What is a CaaS Platform and why we built one
15 mins read

What is a CaaS Platform and why we built one


Every enterprise has a migration story. Ours isn’t about moving to the cloud. It’s about building the thing we wished existed when we started: a Container-as-a-Service platform that makes Kubernetes invisible to the teams shipping code on it.

This isn’t a “we adopted Kubernetes and it was great” post. It’s about why we chose to build a platform, what it looks like under the hood, and what we got wrong along the way.



Why we didn’t just “move to the cloud”

Our starting point was familiar: workloads running on virtual machines in on-premise datacenters. The usual problems.

But these problems compound in ways you don’t see until you’ve lived with them for years:

  • Provisioning delays killed velocity. When a team waits two weeks for an environment, they don’t sit around. They build workarounds — shared staging environments, local hacks, shadow IT. By the time the infrastructure arrives, the team has already shipped something fragile on top of shortcuts. That delay was the root cause of half our technical debt.

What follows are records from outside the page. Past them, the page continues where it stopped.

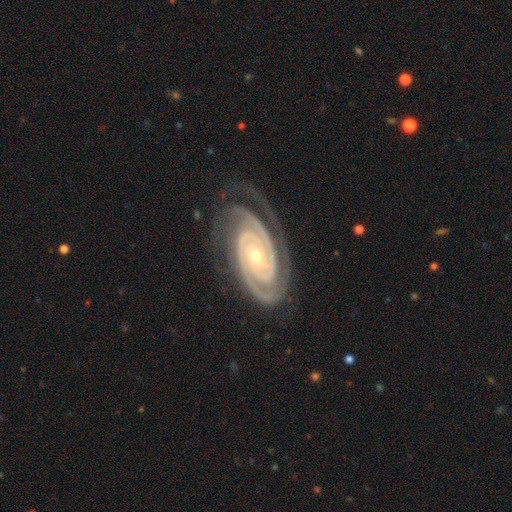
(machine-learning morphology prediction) featured or disk 93%, star or artifact 4%, smooth 3%. Down the decision tree: edge-on disk — no (97%); bar — no (61%); spiral arms — yes (99%); spiral arm count — 2 (65%); spiral winding — tight (84%); bulge size — small (63%); merging — none (74%).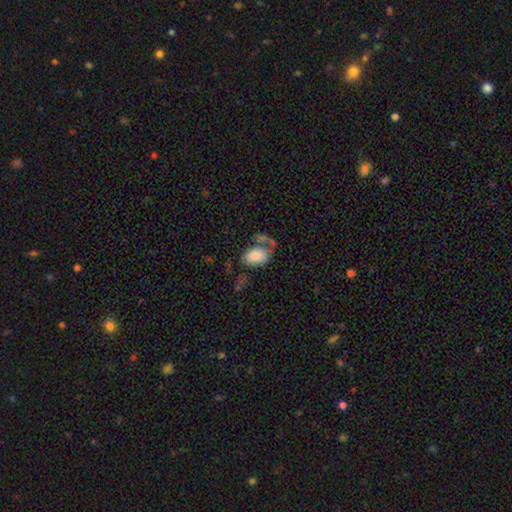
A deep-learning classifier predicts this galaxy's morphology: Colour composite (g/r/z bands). It shows a smooth galaxy with no disk features (75%) that is in between round and cigar-shaped (90%). Merging: none (37%).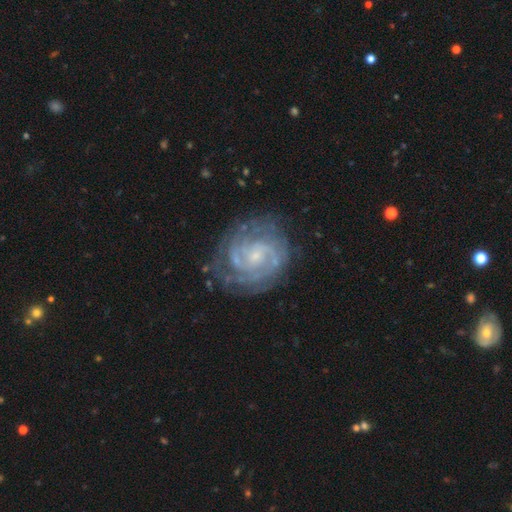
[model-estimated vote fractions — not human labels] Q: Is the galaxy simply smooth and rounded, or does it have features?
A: featured or disk — 86%.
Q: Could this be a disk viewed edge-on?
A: no — 98%.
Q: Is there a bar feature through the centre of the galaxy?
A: no — 62%.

  • Every team had invented its own deployment pipeline. There was no standardized path, so teams built their own. Team A used Ansible. Team B had bash scripts. Team C deployed via SSH and prayer. When an incident hit, nobody could help another team debug because no two systems worked the same way.

  • Cost was a black box. VMs running at 10-15% utilization, licenses for software nobody remembered buying. When leadership asked “how much does service X cost us?” the answer was “we don’t know, and we can’t know with our current setup.” That kind of answer erodes trust between engineering and the business fast.

The knee-jerk answer to all of this is “migrate to the cloud.” And we almost made that mistake. Lifting VMs from a datacenter into EC2 instances solves exactly one problem: you no longer manage physical hardware. Every other problem — inconsistent deployments, slow provisioning, cost opacity, security drift — stays exactly the same. You’ve just moved your mess to someone else’s datacenter and started paying by the hour for it.

We needed something higher-level than infrastructure. We needed a platform.



What CaaS actually means (and why the term matters)

The industry talks about “Internal Developer Platform” or “Platform Engineering.” We use Container-as-a-Service because it describes the contract more precisely:

  • As-a-Service means developers don’t manage the underlying infrastructure. They don’t provision clusters, configure CNIs, or debug node issues. The platform team does.
  • Container means the deployment unit is a container image, not a VM, not a JAR file, not a zip. This constraint is intentional — it forces standardization.

The distinction between “running Kubernetes” and “running a CaaS platform” is like giving someone a car engine versus giving them a car. Kubernetes is the engine. Without the rest of the car around it, most people can’t get anywhere.

If your developers need to understand Kubernetes internals to deploy their service, you haven’t built a platform. You’ve built a Kubernetes cluster and called it a platform.

A CaaS platform has a clear interface:

  1. Push code to a Git repository
  2. Open a PR to request infrastructure (namespace, resources, access)
  3. Merge and the platform provisions everything automatically
  4. Observe through built-in dashboards and alerts

Everything else — cluster management, networking, security policies, scaling — is the platform team’s responsibility. This separation is the entire point.



How it compares

Traditional DC Cloud VMs (IaaS) CaaS Platform
Provisioning Days to weeks Hours (if automated) Minutes (self-service)
Deployment Team-specific, manual Semi-automated, still per-team GitOps, standardized across all teams
Scaling Hardware-bound, slow Faster but still manual decisions Automatic (Karpenter, HPA)
Cost model CapEx, opaque OpEx, per-VM (still coarse) Per-namespace, per-team, attributable
Consistency None Possible with effort Enforced by design
Security Depends on team discipline Depends on team discipline Guardrails enforced by the platform
Operational burden High (hardware + OS + app) Medium (OS + app) Low for teams (app only)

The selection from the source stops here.